Throngs of renters looking for a place in the sun.
Hurry!

That’s the advice of a seasoned Ocean City rental manager about making vacation plans.
“We’re busier, definitely ahead of last year. It started out that way on Martin Luther King weekend,” Berger Realty Rental manager Deedra L. Bowen said.
“We’re always ahead, the norm is 10 percent, but right now we’re at 20 percent ahead of last year. This weekend has been huge,” she said, picking her way between a crowd of clients and their children at their bustling office at 3160 Asbury Avenue.
“The sun makes a difference,” she said as she carefully wended her way to her desk at a real estate business that has handled Ocean City properties for 90 years.
Bowen, who has been in real estate for 15 years, is seeing a few new trends.
First, there are more young families coming down with toddlers. Often they are third or fourth generation renters from the same family. Next — and related — demand has softened for gigantic multiple-generational houses as extended families are splitting off and looking for age-appropriate rentals better suited to their specific needs.
Tony and Marlene Bria of Warminster, PA, who have come to Ocean City each of the 32 summers they’ve been married, exemplify just that.
The couple, who rent through Monihan Realty, had rented the same multi-generational place for the past four years to accommodate both their older parents and their adult children.
On Sunday, they were looking for a more “kid-friendly” home for their grandchildren to vacation with them since Marlene’s mother and step-father are no longer coming to the shore. They’d scouted 12 locations and were ready to sign a lease.

“Something with space to store kids bikes and strollers,” Tony Bria said.
Michael Monihan, whose family began the eponymous real estate business in 1947, said the Internet, dual-wage earner families with limited vacation time and the competition of package vacations to exotic locations have changed the bustle of President’s Day weekend for renters, but the draw of picking out a place at the shore remains.
However, Ocean City’s prime rental season has shrunk as schools and activities run longer into June and school and activities start up again sooner in August. But demand for the heart of the summer is up this year over last year — and last year was their best year ever, Monihan said.
Nicholas J. Marotta, president of the Ocean City Board of Realtors, said members over all are reporting their rentals are up 10 to 14 percent over last season.
Most owners are holding the line on rates, all three Realtors agreed, a product of the stalled economy.
That suits Michael Messenger, a second-year renter from Pennington, NJ, seeking a “reasonably priced” and child-friendly rental through Berger.
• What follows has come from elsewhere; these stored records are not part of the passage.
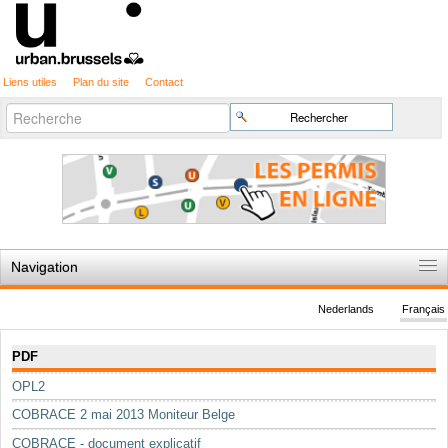
Liens utiles
Plan du site
Contact
Recherche
Chercher par
avancée…
Navigation
Accueil
Nederlands
Français
Règles du jeu
Navigation
PDF
Permis d'urbanisme
OPL2
Cartographie
COBRACE 2 mai 2013 Moniteur Belge
Etudes et publications
COBRACE - document explicatif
He had focused in on a property after reviewing several.
Monihan said they rent the smallest and oldest places for as little as $500 a week, while larger beachfront properties in the best locations command as much as $10,000 a week — and few ask for more.
The heart of Monihan’s market, though, is a three-bedroom, two bath place on Asbury Avenue in the 30s, which rents for $2,000 to $2,300 a week during the best weeks.
As for sales, Monihan and Berger’s Frank Shoemaker are seeing the start of price stability in what had been a dropping market for the past several years, but both said demand was mostly in the low-range to mid-level, with top-priced properties still very sluggish movers.
Sill, Marotta said the total number of property sales increased by five percent last year as buyers took advantage of lower property prices and low mortgage rates.
“As far ahead as we are, there will be no last-minute deals this year,” she said.